Extracted page text data:
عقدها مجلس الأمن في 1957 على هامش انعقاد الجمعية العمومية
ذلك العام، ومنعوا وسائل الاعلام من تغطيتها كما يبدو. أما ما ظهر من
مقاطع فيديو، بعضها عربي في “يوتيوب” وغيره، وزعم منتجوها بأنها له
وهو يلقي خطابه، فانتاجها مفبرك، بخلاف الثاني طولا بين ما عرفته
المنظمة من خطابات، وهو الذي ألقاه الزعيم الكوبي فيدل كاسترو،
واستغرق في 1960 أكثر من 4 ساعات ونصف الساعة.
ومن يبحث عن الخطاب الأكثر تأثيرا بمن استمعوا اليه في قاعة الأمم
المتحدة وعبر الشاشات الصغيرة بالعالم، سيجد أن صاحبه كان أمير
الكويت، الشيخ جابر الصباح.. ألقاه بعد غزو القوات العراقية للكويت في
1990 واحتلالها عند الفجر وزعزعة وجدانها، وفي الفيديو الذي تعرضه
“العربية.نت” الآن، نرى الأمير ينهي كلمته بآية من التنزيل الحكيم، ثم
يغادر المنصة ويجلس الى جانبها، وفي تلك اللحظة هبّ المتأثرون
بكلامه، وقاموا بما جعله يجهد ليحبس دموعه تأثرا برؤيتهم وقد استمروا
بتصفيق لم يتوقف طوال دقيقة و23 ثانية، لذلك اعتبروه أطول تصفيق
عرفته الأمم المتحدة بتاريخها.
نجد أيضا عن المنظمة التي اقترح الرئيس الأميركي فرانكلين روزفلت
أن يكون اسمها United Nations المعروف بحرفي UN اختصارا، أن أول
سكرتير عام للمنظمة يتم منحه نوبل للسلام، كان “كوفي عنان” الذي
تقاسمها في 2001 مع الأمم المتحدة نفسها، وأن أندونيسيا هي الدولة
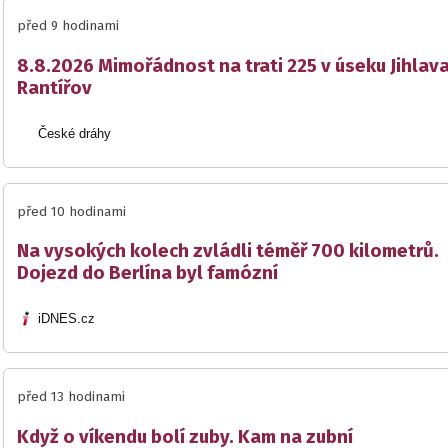
před 9 hodinami
8.8.2026 Mimořádnost na trati 225 v úseku Jihlav
Rantířov
České dráhy
před 10 hodinami
Na vysokých kolech zvládli téměř 700 kilometrů.
Dojezd do Berlína byl famózní
iDNES.cz
před 13 hodinami
Když o víkendu bolí zuby. Kam na zubní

Request: Give back, exactly and without pictures, the stretch of the records above from the line containing "التنزيل الحكيم، ثم" through the line containing "před 10 hodinami", with both end lines included.

Result below:
“العربية.نت” الآن، نرى الأمير ينهي كلمته بآية من التنزيل الحكيم، ثم
يغادر المنصة ويجلس الى جانبها، وفي تلك اللحظة هبّ المتأثرون
بكلامه، وقاموا بما جعله يجهد ليحبس دموعه تأثرا برؤيتهم وقد استمروا
بتصفيق لم يتوقف طوال دقيقة و23 ثانية، لذلك اعتبروه أطول تصفيق
عرفته الأمم المتحدة بتاريخها.
نجد أيضا عن المنظمة التي اقترح الرئيس الأميركي فرانكلين روزفلت
أن يكون اسمها United Nations المعروف بحرفي UN اختصارا، أن أول
سكرتير عام للمنظمة يتم منحه نوبل للسلام، كان “كوفي عنان” الذي
تقاسمها في 2001 مع الأمم المتحدة نفسها، وأن أندونيسيا هي الدولة
před 9 hodinami
8.8.2026 Mimořádnost na trati 225 v úseku Jihlav
Rantířov
České dráhy
před 10 hodinami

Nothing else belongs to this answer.